@Shadowscape and
@Reach, thanks for sharing your expertise here. I found it helpful. It confirms (and gives me more confidence in) much of what I have picked up here and there without any formal education. The electrical issue that concerns me the most, however, is dealing with the rare problem of a throwline that gets draped over the primary lines. This happened to me once when my throwbag hit a stem and ricocheted over the nearby primary lines in a residential neighborhood. Nothing happened, but I'm wondering how best to deal with this in the future. I don't know how to judge the voltage of the primary lines, but I look at the insulators on the poles to give me an idea. I am assuming that the shorter they are, the less the voltage, and the length of the insulator generally tells me the maximum arcing distance. Is this roughly correct? Also, how likely is it that the throwline would be unsafe to touch? Assuming basic dyneema, clean and dry, and I'm not standing in a puddle. Would a multimeter tell me if there is any current on the throwline if I set it to the maximum AC voltage, wrapped one probe on the line and stuck the other probe in the ground?
Sorry, I was chuckling there for a moment. Not at your questions, but a picture that formed in my head...

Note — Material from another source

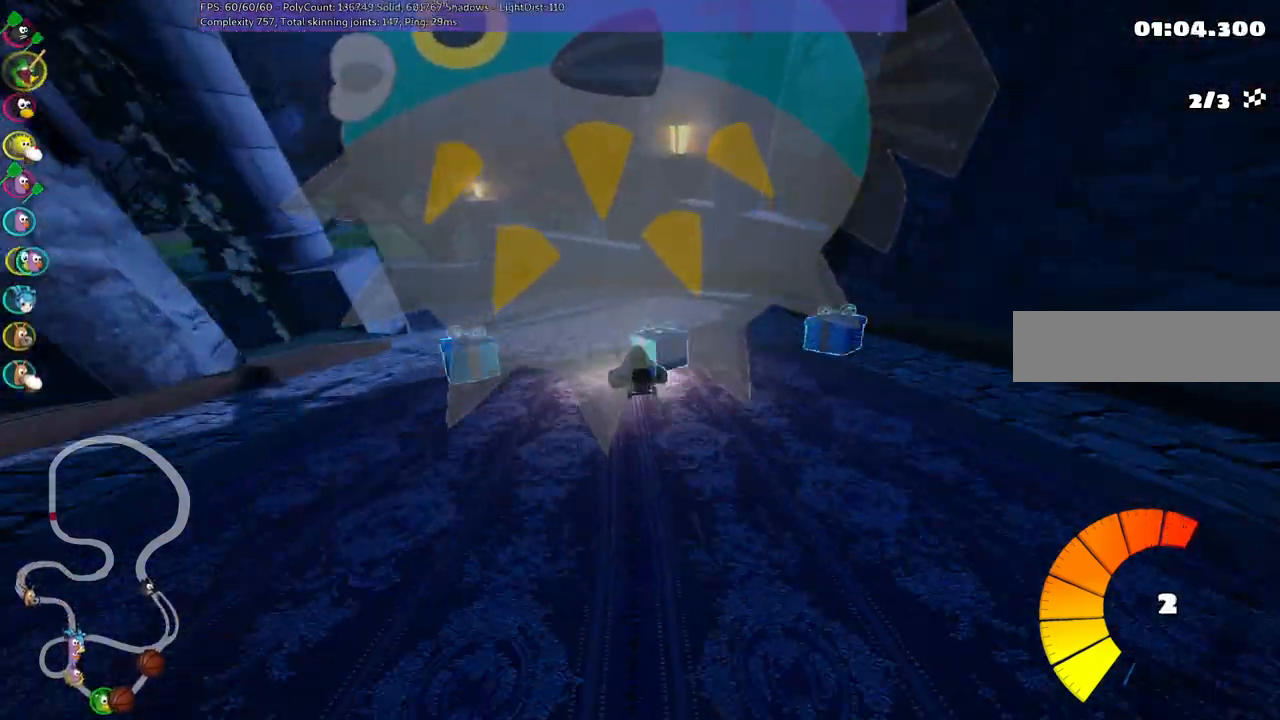
{"keys": ["m", "right", "up"], "events": [[33, "m", "up"], [133, "left", "up"], [267, "left", "down"], [267, "m", "down"], [417, "right", "down"], [467, "left", "up"]]}
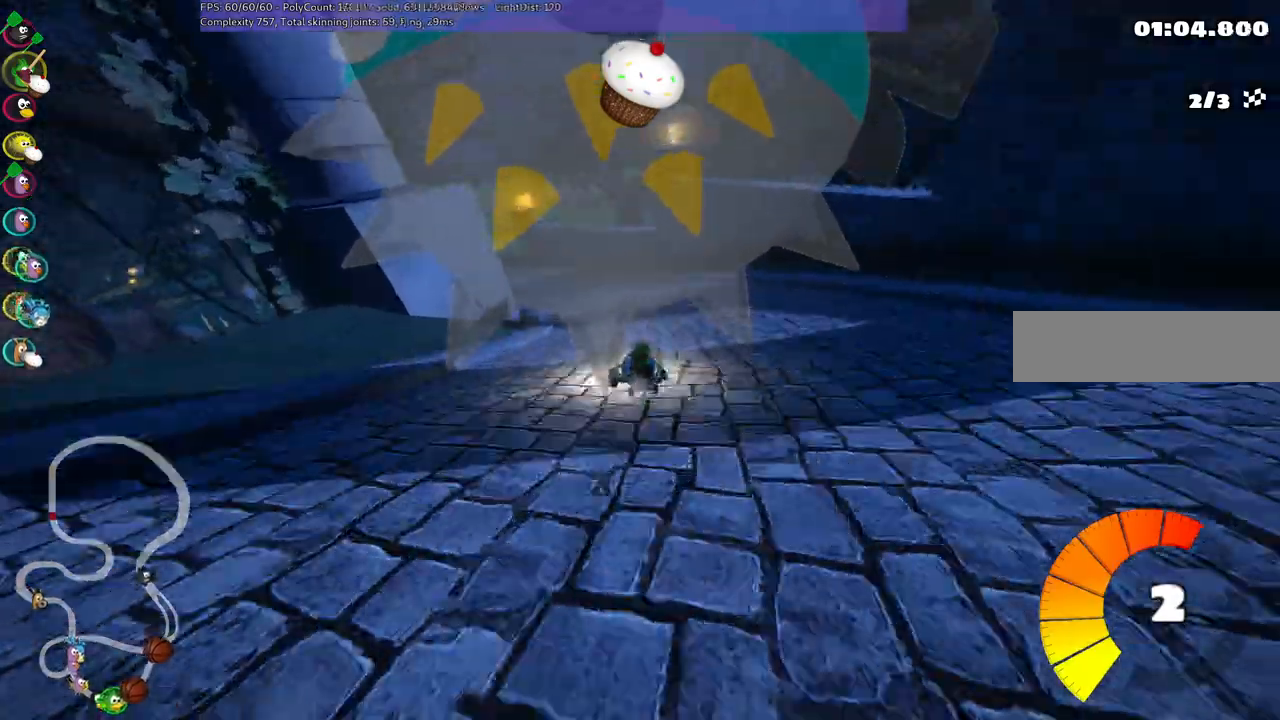
{"keys": ["m", "right", "up"], "events": []}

You are correct on the more insulators the high the voltage, usually. I've seen some pretty off the wall insulator jobs however. But the theory is sound.
You have to be careful with throwlines and higher voltage lines. By higher voltage I am talking about 14-40KV (2-3 insulators). You are not likely to be working around
high voltage lines. Throwlines vary in conductivity. A Dyneema line is not very conductive, and any powerline you are likely to have put it over will not fry you if you grab the line. But try not to do that if at all possible. If it scares you, grab the line with your pole saw and pull it back. Forget the multi-meter stunt. I have thrown my DynaGlide throwline over many higher voltage lines than you are likely to run across and have no concern about grabbing it and puling it back. A wet throwline is a different story. Probably not going to kill you but you might get the buzz of your life.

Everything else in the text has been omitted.